Data supplied |
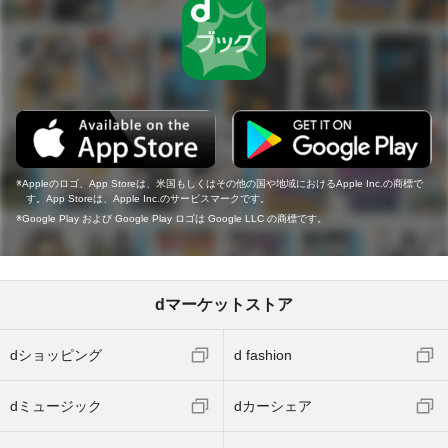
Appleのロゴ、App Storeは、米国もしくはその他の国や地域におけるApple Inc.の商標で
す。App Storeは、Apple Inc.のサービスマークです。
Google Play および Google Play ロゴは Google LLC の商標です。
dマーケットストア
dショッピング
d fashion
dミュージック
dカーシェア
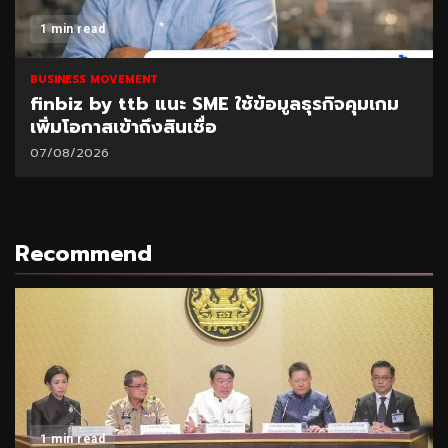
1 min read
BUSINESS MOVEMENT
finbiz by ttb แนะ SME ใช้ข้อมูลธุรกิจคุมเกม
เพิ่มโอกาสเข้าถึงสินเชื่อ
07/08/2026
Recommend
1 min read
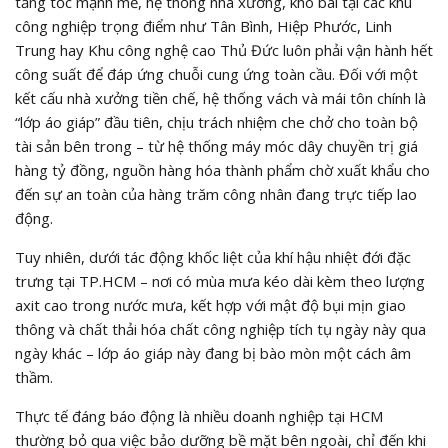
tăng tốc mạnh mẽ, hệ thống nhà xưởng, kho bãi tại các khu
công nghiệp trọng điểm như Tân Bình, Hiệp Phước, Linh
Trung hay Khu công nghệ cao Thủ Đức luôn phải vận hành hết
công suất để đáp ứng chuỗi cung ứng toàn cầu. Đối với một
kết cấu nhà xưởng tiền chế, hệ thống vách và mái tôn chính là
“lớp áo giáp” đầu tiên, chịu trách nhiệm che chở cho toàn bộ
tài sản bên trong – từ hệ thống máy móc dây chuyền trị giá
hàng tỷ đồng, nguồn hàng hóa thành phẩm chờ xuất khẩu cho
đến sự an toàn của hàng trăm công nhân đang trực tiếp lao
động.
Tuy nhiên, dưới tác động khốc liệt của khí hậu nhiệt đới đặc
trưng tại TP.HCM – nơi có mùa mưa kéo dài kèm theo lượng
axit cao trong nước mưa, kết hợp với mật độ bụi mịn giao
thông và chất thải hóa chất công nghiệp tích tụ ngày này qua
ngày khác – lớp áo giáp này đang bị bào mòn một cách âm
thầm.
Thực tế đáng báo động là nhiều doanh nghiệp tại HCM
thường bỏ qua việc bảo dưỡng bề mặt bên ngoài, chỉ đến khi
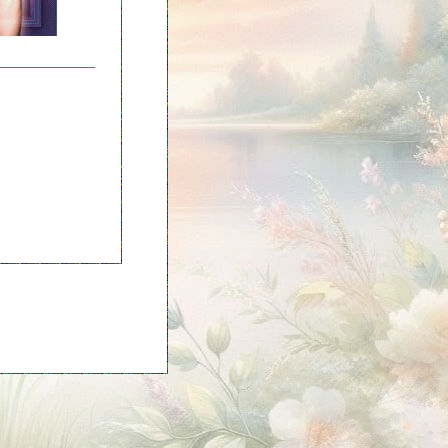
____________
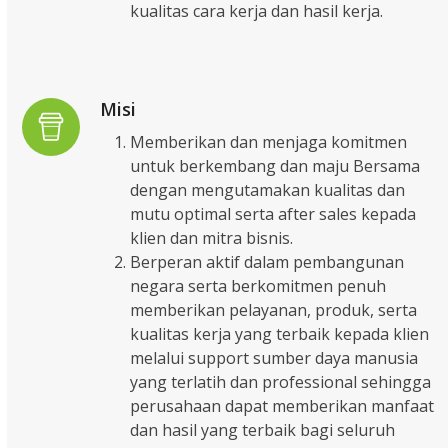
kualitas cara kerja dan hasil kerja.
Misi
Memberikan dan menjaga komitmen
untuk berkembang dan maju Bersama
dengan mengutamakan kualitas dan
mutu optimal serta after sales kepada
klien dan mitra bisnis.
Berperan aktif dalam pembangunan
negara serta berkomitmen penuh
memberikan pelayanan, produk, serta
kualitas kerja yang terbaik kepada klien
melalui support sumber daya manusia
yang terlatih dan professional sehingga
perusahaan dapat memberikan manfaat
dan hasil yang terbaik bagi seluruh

Directions for this task |
In these records, tally the lines that contain the string "động", and give only the result.

The completed task |
3